• _Task goal_
Find the line that contains "Fenerbahçe – Sturm Graz: Canlı Maç". Output it and every line after it to the end of the records, exactly as they appear.

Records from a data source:

__________

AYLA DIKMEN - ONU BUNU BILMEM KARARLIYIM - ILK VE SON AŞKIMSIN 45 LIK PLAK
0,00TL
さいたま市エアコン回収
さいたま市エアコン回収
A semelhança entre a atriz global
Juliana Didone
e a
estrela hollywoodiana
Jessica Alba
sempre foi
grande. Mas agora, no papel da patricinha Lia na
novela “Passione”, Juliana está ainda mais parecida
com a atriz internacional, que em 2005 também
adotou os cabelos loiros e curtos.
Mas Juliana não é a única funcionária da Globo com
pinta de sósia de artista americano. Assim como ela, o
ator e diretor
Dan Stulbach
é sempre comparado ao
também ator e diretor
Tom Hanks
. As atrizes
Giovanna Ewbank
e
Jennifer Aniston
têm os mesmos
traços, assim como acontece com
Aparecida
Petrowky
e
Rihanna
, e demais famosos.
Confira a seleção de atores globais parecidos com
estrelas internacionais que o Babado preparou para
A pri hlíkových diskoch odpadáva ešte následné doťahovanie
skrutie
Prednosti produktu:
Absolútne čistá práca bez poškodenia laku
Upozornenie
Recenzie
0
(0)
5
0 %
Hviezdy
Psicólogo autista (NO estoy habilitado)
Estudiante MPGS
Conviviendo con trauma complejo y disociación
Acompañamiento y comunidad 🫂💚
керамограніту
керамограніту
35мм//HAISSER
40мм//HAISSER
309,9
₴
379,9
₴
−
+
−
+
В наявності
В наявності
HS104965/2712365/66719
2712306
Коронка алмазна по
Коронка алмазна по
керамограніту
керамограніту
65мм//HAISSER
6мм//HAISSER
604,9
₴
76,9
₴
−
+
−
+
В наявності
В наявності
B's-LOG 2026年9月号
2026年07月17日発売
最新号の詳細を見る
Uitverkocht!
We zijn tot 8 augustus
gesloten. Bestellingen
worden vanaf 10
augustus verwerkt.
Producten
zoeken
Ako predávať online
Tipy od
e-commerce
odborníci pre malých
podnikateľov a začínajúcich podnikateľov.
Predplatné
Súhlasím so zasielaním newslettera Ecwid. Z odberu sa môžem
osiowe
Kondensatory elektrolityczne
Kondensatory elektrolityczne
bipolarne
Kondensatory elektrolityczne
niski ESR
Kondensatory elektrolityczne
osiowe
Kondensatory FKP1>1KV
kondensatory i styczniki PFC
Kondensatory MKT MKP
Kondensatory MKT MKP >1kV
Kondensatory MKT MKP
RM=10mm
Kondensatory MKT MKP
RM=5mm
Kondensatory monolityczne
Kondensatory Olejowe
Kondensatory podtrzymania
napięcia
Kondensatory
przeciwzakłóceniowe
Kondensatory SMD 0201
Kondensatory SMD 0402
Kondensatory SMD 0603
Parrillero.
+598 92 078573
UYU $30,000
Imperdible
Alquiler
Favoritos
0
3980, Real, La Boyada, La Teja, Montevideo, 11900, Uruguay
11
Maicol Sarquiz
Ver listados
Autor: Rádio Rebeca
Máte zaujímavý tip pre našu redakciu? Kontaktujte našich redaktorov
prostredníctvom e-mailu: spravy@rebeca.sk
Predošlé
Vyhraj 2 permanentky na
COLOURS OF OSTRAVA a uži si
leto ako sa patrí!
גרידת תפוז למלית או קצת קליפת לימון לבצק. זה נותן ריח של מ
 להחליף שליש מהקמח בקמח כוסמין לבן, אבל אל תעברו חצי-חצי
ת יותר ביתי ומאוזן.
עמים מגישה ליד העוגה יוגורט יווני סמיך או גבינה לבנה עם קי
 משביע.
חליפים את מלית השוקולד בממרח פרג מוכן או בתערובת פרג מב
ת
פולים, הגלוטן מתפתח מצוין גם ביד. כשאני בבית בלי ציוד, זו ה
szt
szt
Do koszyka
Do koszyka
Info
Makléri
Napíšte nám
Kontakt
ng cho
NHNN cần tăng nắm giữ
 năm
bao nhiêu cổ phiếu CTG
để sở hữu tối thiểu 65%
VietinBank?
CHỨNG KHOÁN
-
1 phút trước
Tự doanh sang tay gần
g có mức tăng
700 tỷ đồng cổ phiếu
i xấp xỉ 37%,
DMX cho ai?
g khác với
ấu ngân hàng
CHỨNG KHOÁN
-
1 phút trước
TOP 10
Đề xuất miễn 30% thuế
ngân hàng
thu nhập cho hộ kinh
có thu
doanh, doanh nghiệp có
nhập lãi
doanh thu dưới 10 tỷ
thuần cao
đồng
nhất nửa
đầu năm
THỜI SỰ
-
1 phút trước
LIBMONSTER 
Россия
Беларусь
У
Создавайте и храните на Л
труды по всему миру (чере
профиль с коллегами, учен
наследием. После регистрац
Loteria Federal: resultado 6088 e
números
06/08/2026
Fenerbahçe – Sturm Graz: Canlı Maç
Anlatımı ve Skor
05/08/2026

__________

• _Response_
Fenerbahçe – Sturm Graz: Canlı Maç
Anlatımı ve Skor
05/08/2026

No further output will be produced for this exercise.